Render every line of the data exactly as written, and leave out the pictures.
------------------------------------------------------------
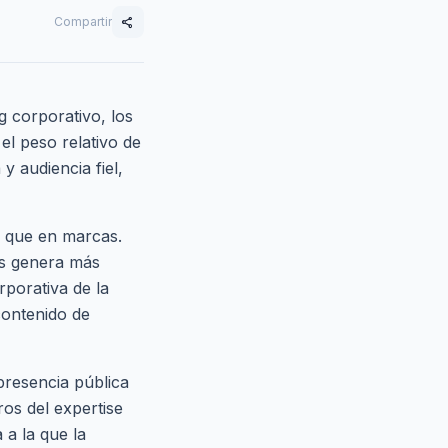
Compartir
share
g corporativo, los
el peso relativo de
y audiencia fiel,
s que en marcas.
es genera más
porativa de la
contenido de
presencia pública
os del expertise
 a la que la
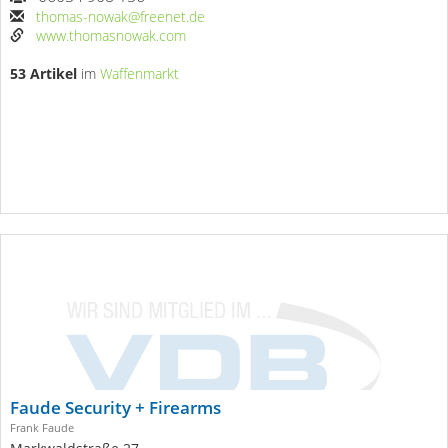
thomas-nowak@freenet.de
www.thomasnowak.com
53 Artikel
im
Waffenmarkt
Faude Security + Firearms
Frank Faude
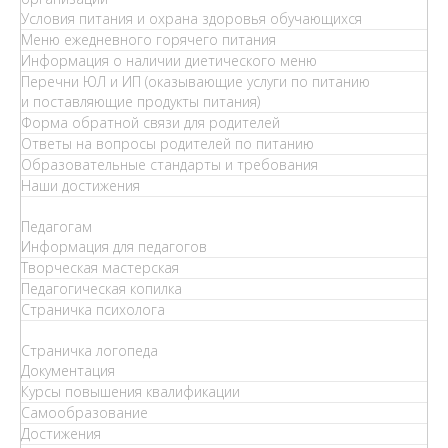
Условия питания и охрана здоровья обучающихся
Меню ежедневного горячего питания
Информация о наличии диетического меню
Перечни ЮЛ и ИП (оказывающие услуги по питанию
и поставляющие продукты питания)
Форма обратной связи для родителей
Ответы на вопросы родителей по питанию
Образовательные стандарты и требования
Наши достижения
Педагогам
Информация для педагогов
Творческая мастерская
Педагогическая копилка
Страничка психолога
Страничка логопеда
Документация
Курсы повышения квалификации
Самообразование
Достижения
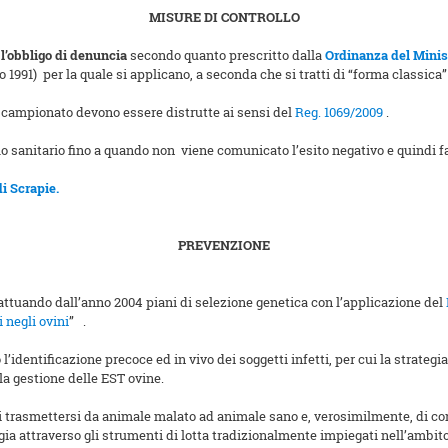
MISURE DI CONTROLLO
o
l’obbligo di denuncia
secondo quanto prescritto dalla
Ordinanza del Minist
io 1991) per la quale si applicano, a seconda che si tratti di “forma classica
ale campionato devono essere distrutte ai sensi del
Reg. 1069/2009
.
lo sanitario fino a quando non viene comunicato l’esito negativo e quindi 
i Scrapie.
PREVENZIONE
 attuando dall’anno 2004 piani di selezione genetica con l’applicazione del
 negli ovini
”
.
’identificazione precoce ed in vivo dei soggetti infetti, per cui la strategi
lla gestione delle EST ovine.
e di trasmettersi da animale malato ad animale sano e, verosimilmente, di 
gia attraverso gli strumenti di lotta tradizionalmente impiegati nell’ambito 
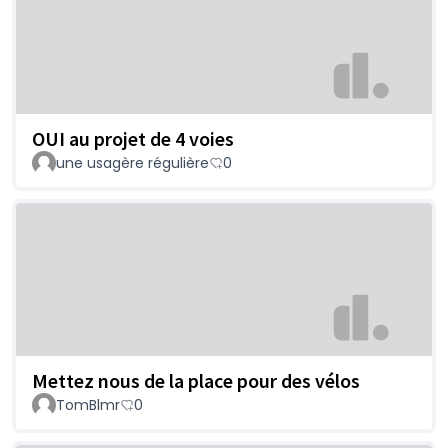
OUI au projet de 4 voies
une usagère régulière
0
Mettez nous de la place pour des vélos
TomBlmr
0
------------------------------------------------------------
* [SOLUTION TO THE EXERCISE]
Compartir
share
g corporativo, los
el peso relativo de
y audiencia fiel,
s que en marcas.
es genera más
porativa de la
contenido de
presencia pública
os del expertise
 a la que la
thomas-nowak@freenet.de
www.thomasnowak.com
53 Artikel
im
Waffenmarkt
Faude Security + Firearms
Frank Faude
Условия питания и охрана здоровья обучающихся
Меню ежедневного горячего питания
Информация о наличии диетического меню
Перечни ЮЛ и ИП (оказывающие услуги по питанию
и поставляющие продукты питания)
Форма обратной связи для родителей
Ответы на вопросы родителей по питанию
Образовательные стандарты и требования
Наши достижения
Педагогам
Информация для педагогов
Творческая мастерская
Педагогическая копилка
Страничка психолога
Страничка логопеда
Документация
Курсы повышения квалификации
Самообразование
Достижения
MISURE DI CONTROLLO
o
l’obbligo di denuncia
secondo quanto prescritto dalla
Ordinanza del Minist
io 1991) per la quale si applicano, a seconda che si tratti di “forma classica
ale campionato devono essere distrutte ai sensi del
Reg. 1069/2009
.
lo sanitario fino a quando non viene comunicato l’esito negativo e quindi 
i Scrapie.
PREVENZIONE
 attuando dall’anno 2004 piani di selezione genetica con l’applicazione del
 negli ovini
”
.
’identificazione precoce ed in vivo dei soggetti infetti, per cui la strategi
lla gestione delle EST ovine.
e di trasmettersi da animale malato ad animale sano e, verosimilmente, di 
gia attraverso gli strumenti di lotta tradizionalmente impiegati nell’ambito 
OUI au projet de 4 voies
une usagère régulière
0
Mettez nous de la place pour des vélos
TomBlmr
0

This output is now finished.